Quickstart: Python API

Score a filing from Python in a few lines.

Audience: Notebook and application developers. Before you start: Installation; SEC EDGAR Setup for ticker helpers.

Summary

Import score_filing_html or score_filing_ticker and read .scores from the result object.

Score local HTML

Goal: Score HTML you already have — no EDGAR fetch.

from disclosure_alpha import score_filing_html

with open("filing.html", encoding="utf-8") as f:
    result = score_filing_html(f.read(), "10-K")
print(result.scores.overall_disclosure_risk_score)
print(list(result.to_dict().keys()))

score_filing_html returns a structured result object; result.to_dict() is the full JSON-serializable dict (sections, metrics, scores, versions).

Sample output

Key fields from the committed minimal 10-K fixture:

    "extraction_confs": [
      0.35,
      0.35
    ],
    "diff_confs": [
      0.2,
      0.2
    ],
    "extraction_warnings": [],
    "required_sections_present": true,
    "has_prior": false
  },
  "scores": {
    "overall_disclosure_risk_score": 33.159052,
    "score_coverage_ratio": 0.7778,
    "confidence_score": 0.3426,
    "missing_components": [
      "disclosure_change_score",
      "event_severity_score"
    ],
    "components": {
      "risk_factor_intensity_score": 60.0,

How to read it

  • result.scores.overall_disclosure_risk_score — same headline field as CLI JSON

  • result.to_dict() — full structure including sections, metrics, and versions

  • Pass prior_html= to populate change-related components

If something looks wrong

Null disclosure_change_score without prior HTML is expected: FAQ and Troubleshooting.

Score by ticker

Goal: Let the SDK fetch and score from EDGAR.

import os
os.environ["SEC_USER_AGENT"] = "YourName your@email.com"

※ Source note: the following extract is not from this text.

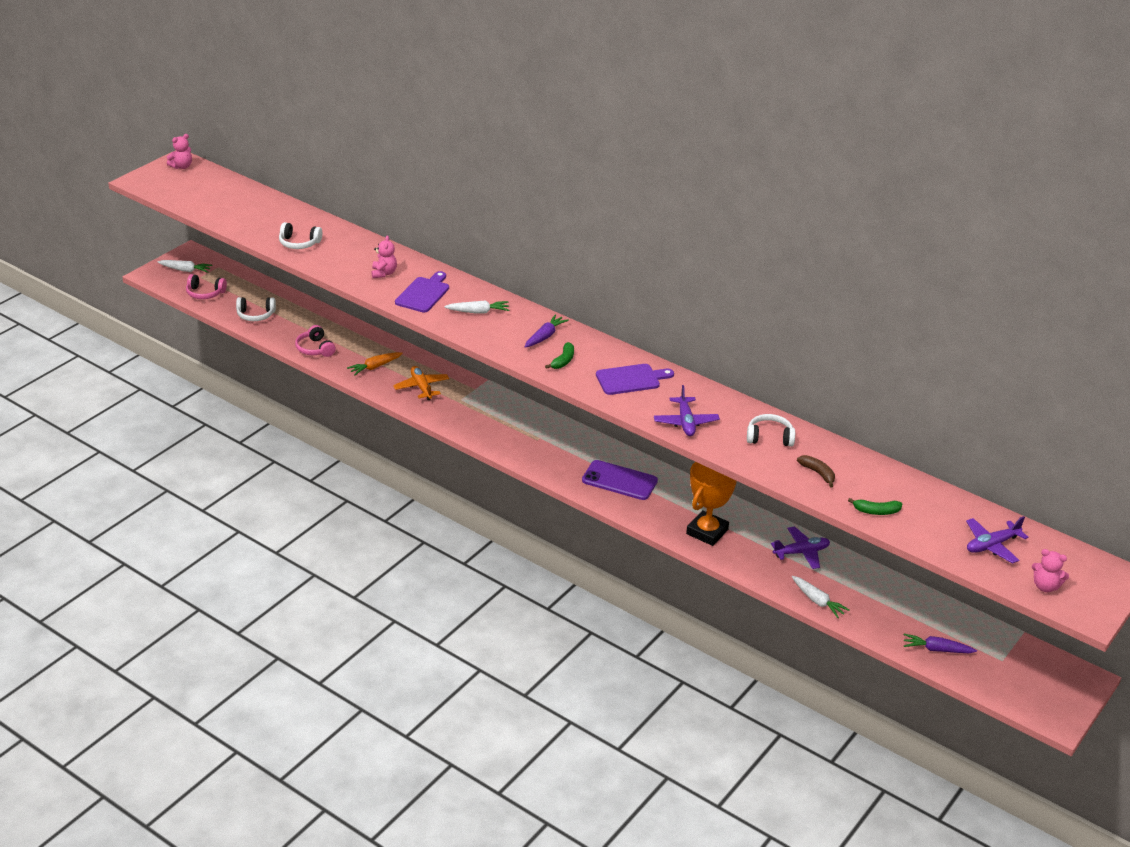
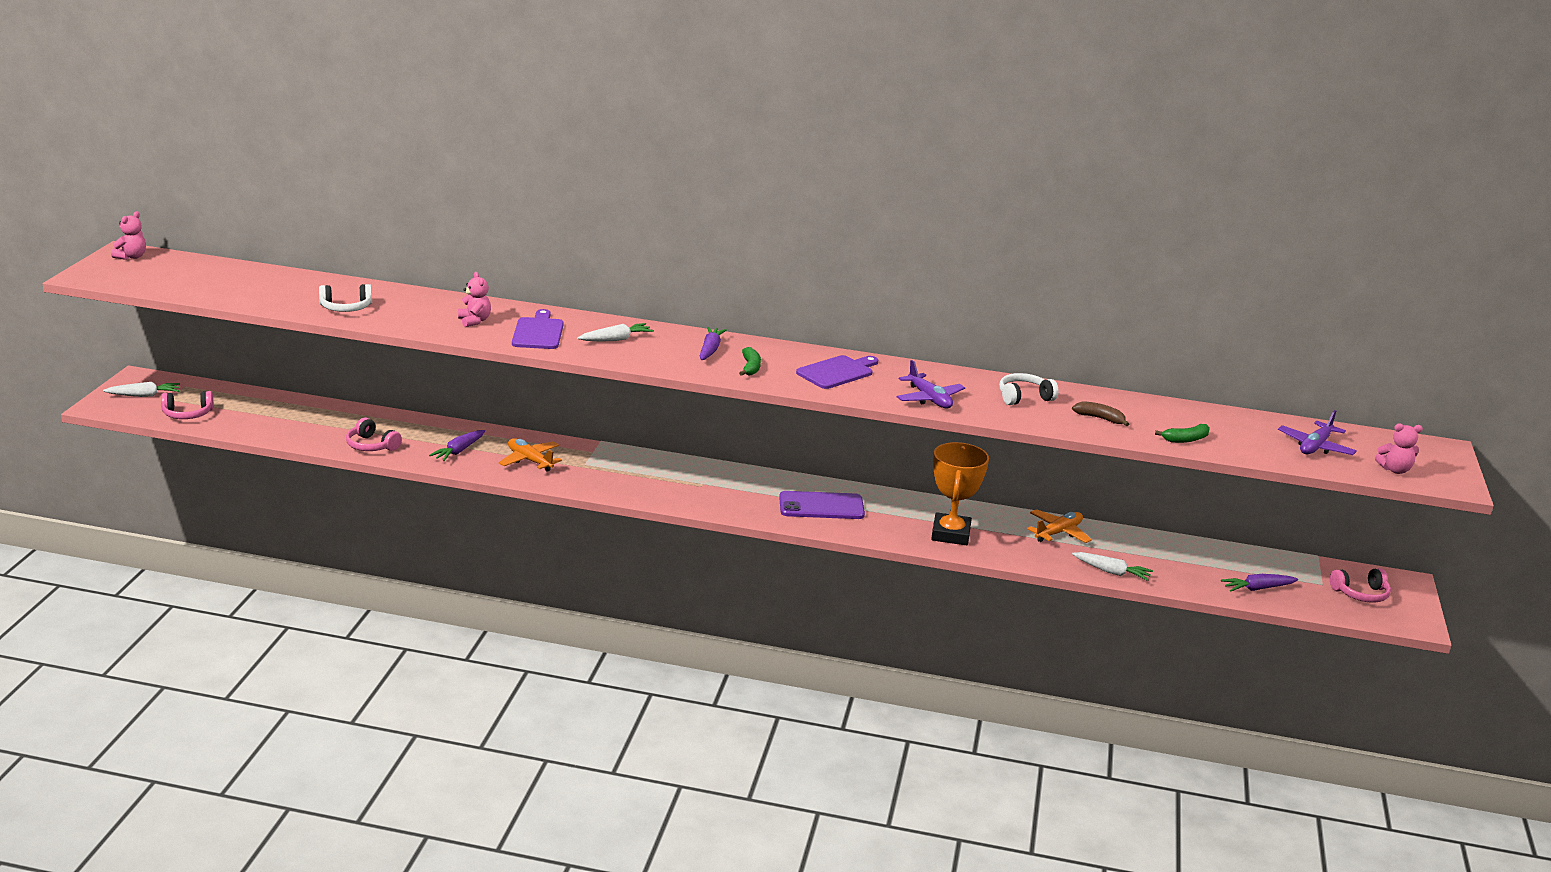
camera: 25 degrees left, 10 degrees down
(256, 315) = (270, 425): white headphones -> none
(375, 367) = (459, 451): orange carrot -> purple carrot
(801, 552) = (1058, 533): purple plane -> orange plane
(1030, 679) = (1360, 594): none -> pink headphones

from disclosure_alpha import score_filing_ticker

result = score_filing_ticker("AAPL", 2025, form_type="10-K")
print(result.scores.overall_disclosure_risk_score)

How to read it

  • Prior filing is resolved automatically for diffs when available

  • Check result.scores.score_coverage_ratio before comparing across tickers

  • Use result.to_dict()["scores"]["components"] for component-level analysis

If something looks wrong

See FAQ and Troubleshooting for EDGAR and coverage issues.

Lower-level pipeline

Goal: Control extraction, metrics, and aggregation separately.

from disclosure_alpha import extract_sections_from_html, compute_section_metrics, score_deterministic

sections = extract_sections_from_html(html, form_type="10-K")
metrics = compute_section_metrics(sections)
scores = score_deterministic(metrics)

Use this when you need intermediate metrics without filing-level aggregation shortcuts.